Trust in Media

Zac Zehnder
3 min readNov 12, 2021


We live in a time where it is easy to share information through technology. It is another form of getting things fast which is most people’s number one concern. However, just as easy as social media has made it be to be honest, it has also enabled an easy route to misinformation and the spread of multiple narratives.

Journalist are supposed to be trusted and respected as they are working for the viewer to get them all the information, they know about a situation as soon as possible. It is important to know that sometimes this is not what is happening. There is journalist who take this trust for granted for their own gain daily.

Shattered Glass is a movie that follows the story of a journalist who was very well respected in the industry. He would nail piece after piece winning the attention of viewers on a very consistent basis. The only problem with that was most of his information was fabricated. He had let the trust he had from the public get into the way he was going about his business in a negative way. Lacking a system of checks and balances, it took so long to catch him because the only real way to verify information is through field notes that were taken. Those can be even more fabricated.

These kinds of things are causing the public to struggle with information that is received. Within the past five years public trust in the media has tanked straight down. A Paw Research Study conducted in June of 2021 reflects this.

· In 2016 Democratic trust in the media was a whopping 83%. Five years later, it has not changed too much for a 78% mark.

· In 2016 70% of Republicans claimed they trust the media. Five years later, that number is in half at 35%

· Averaging those numbers, public trust in the media has fallen by just under 20% in the past five years.

How could it possibly be that people are losing trust in the media? How do they get it back?

It would probably be in their best interest to spend more time verifying information. Many believe a main reason alongside many others is journalist assuming things based off what they think they know. In a piece published by the American Press Institute, an author and newspaper executive Jack Fuller called assumption the mother of all screw-ups. This is likely a product of a lack of humility.

It is incredibly important that journalist exemplify humility in the way that they both seek and know information. Often ties, arrogance due to the amount of knowledge held can lead to one truly believing they know more about a situation than they do. Not all the time are they doing it deliberately, but it ends up becoming something they do without even knowing it.

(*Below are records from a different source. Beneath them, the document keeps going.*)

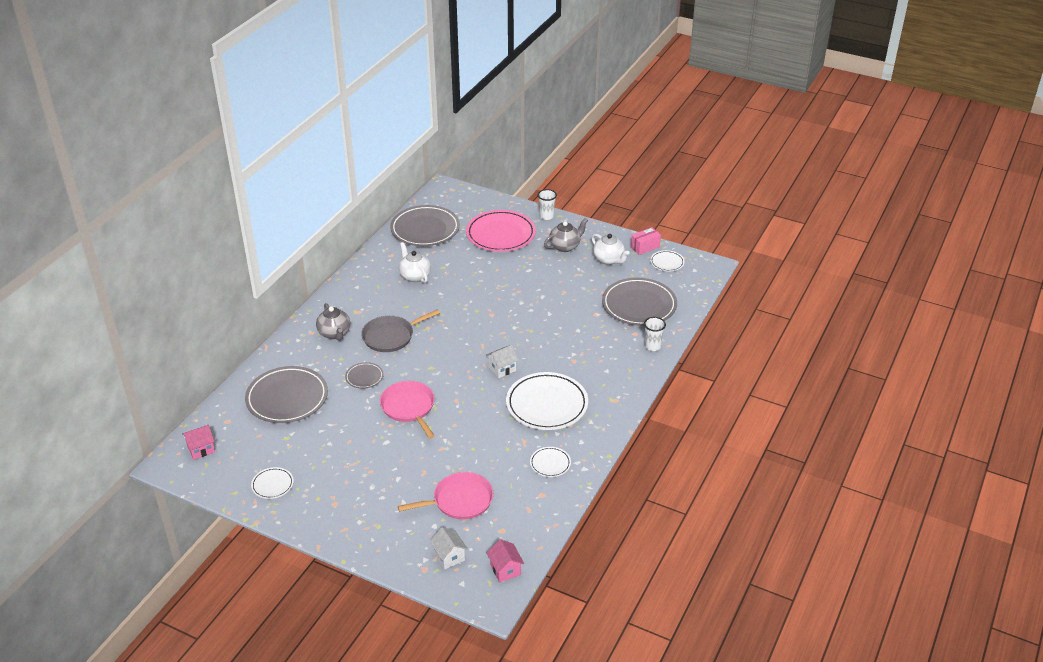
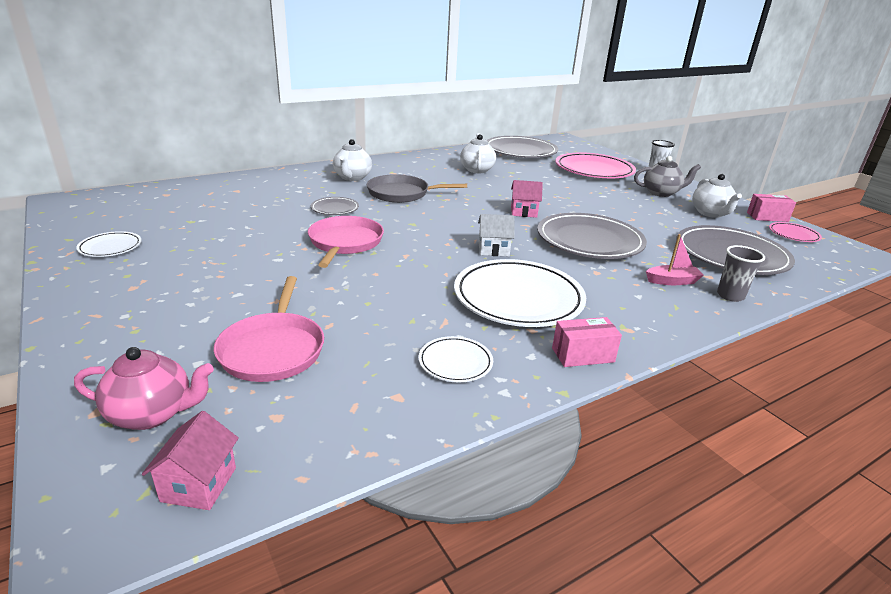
camera: 30 degrees right, 10 degrees down
(201, 449) = (109, 202): pink house -> pink house (523, 212)
(287, 398) = (242, 198): grey plate -> grey plate (589, 241)
(334, 333) = (352, 177): grey teapot -> white teapot
(449, 556) = (152, 414): white house -> pink teapot
(460, 500) = (273, 349): pink pan -> pink pan turned 75 degrees clockwise
(604, 429) = (583, 355): none -> pink box
(618, 348) = (672, 281): none -> pink boat
(652, 346) = (730, 296): white cup -> grey cup
(667, 262) = (793, 235): white plate -> pink plate

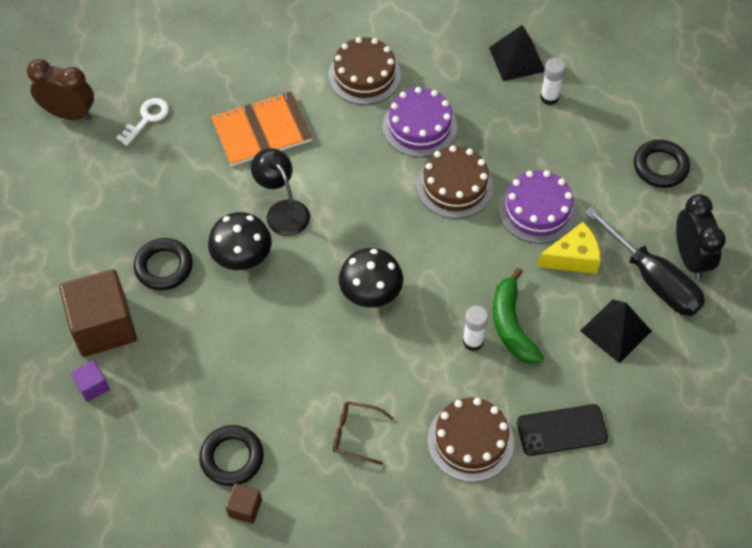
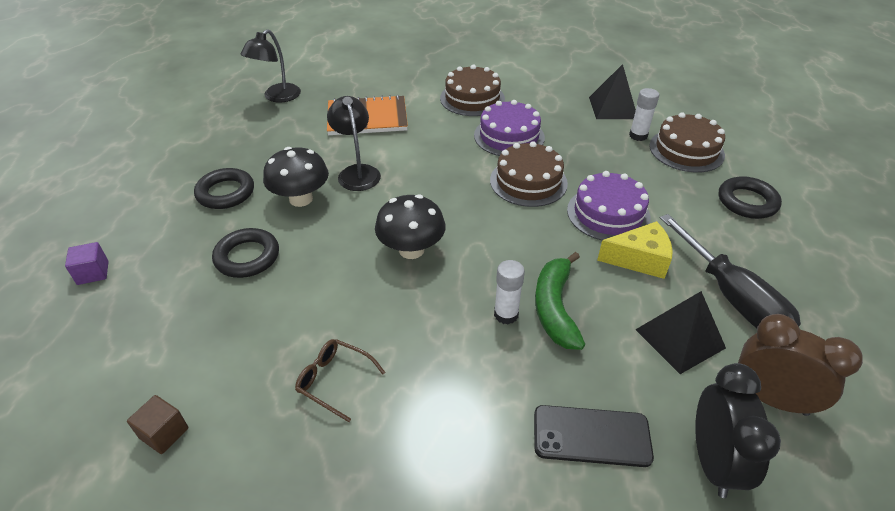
camera: 15 degrees right, 15 degrees down
(69, 114) = (219, 86): brown clock -> brown clock (770, 398)
(104, 326) = (140, 226): brown cube -> none
(147, 119) = (277, 97): white key -> black lamp
(232, 458) = (184, 373): black ring -> black ring (247, 257)
(470, 441) = (469, 421): brown cake -> brown cake (686, 150)
(690, 258) = (778, 285): black clock -> black clock (713, 461)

In a research document done by Newmark Graduate School of Journalism, it outlines that common errors within the field are also caused by journalist attempting to work from there memory as well as relying too heavily on second hand sources. Think of secondhand sources like a game of telephone. Who knows how many people the information has been through but it can be helpful when collaborating with primary sources. The document also list important questions to think of:

1. Who says?

2. How do they know?

3. Are they biased?

4. What don’t I know?

Those two points really combine for form a simple point being that it is very important to identify who you are getting your information from. It really teaches me about the importance of trust and relationships in the journalistic world. The more healthy relationships maintained out in the community or even on a national level, the quicker and safer you can attain reliable information. People will give you the answers you need if you take the time to seek them instead of assume false things and ruin trust and relationships.